Problem to solve:
Nothing may be left out or changed. Print every entry.
[Information provided — start]
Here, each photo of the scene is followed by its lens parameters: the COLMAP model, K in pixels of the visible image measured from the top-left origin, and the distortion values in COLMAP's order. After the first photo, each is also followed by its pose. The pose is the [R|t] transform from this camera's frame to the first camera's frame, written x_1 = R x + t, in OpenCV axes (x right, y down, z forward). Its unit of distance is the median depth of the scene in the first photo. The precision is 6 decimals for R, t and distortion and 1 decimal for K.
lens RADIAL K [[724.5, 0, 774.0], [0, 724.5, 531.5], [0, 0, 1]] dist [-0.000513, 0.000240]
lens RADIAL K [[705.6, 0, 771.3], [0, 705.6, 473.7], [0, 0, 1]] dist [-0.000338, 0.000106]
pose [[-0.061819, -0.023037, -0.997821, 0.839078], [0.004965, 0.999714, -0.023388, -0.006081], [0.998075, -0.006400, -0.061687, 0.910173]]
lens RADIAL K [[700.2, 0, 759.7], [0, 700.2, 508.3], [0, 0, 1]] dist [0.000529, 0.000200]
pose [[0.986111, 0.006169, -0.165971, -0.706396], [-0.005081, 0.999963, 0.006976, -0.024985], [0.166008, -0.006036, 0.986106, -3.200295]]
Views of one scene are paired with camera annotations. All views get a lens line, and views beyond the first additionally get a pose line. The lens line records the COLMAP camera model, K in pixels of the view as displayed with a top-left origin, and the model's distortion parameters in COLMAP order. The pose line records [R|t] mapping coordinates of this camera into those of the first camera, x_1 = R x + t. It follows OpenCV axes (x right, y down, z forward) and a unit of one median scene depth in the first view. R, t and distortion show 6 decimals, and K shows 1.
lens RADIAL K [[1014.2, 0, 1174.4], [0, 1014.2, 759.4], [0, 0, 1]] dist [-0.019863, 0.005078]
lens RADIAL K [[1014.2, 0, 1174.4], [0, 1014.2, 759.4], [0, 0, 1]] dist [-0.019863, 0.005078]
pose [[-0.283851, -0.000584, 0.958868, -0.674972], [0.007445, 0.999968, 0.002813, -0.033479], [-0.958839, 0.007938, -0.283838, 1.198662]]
[Information provided — finish]
Exercise output:
Here, each photo of the scene is followed by its lens parameters: the COLMAP model, K in pixels of the visible image measured from the top-left origin, and the distortion values in COLMAP's order. After the first photo, each is also followed by its pose. The pose is the [R|t] transform from this camera's frame to the first camera's frame, written x_1 = R x + t, in OpenCV axes (x right, y down, z forward). Its unit of distance is the median depth of the scene in the first photo. The precision is 6 decimals for R, t and distortion and 1 decimal for K.
lens RADIAL K [[724.5, 0, 774.0], [0, 724.5, 531.5], [0, 0, 1]] dist [-0.000513, 0.000240]
lens RADIAL K [[705.6, 0, 771.3], [0, 705.6, 473.7], [0, 0, 1]] dist [-0.000338, 0.000106]
pose [[-0.061819, -0.023037, -0.997821, 0.839078], [0.004965, 0.999714, -0.023388, -0.006081], [0.998075, -0.006400, -0.061687, 0.910173]]
lens RADIAL K [[700.2, 0, 759.7], [0, 700.2, 508.3], [0, 0, 1]] dist [0.000529, 0.000200]
pose [[0.986111, 0.006169, -0.165971, -0.706396], [-0.005081, 0.999963, 0.006976, -0.024985], [0.166008, -0.006036, 0.986106, -3.200295]]
Views of one scene are paired with camera annotations. All views get a lens line, and views beyond the first additionally get a pose line. The lens line records the COLMAP camera model, K in pixels of the view as displayed with a top-left origin, and the model's distortion parameters in COLMAP order. The pose line records [R|t] mapping coordinates of this camera into those of the first camera, x_1 = R x + t. It follows OpenCV axes (x right, y down, z forward) and a unit of one median scene depth in the first view. R, t and distortion show 6 decimals, and K shows 1.
lens RADIAL K [[1014.2, 0, 1174.4], [0, 1014.2, 759.4], [0, 0, 1]] dist [-0.019863, 0.005078]
lens RADIAL K [[1014.2, 0, 1174.4], [0, 1014.2, 759.4], [0, 0, 1]] dist [-0.019863, 0.005078]
pose [[-0.283851, -0.000584, 0.958868, -0.674972], [0.007445, 0.999968, 0.002813, -0.033479], [-0.958839, 0.007938, -0.283838, 1.198662]]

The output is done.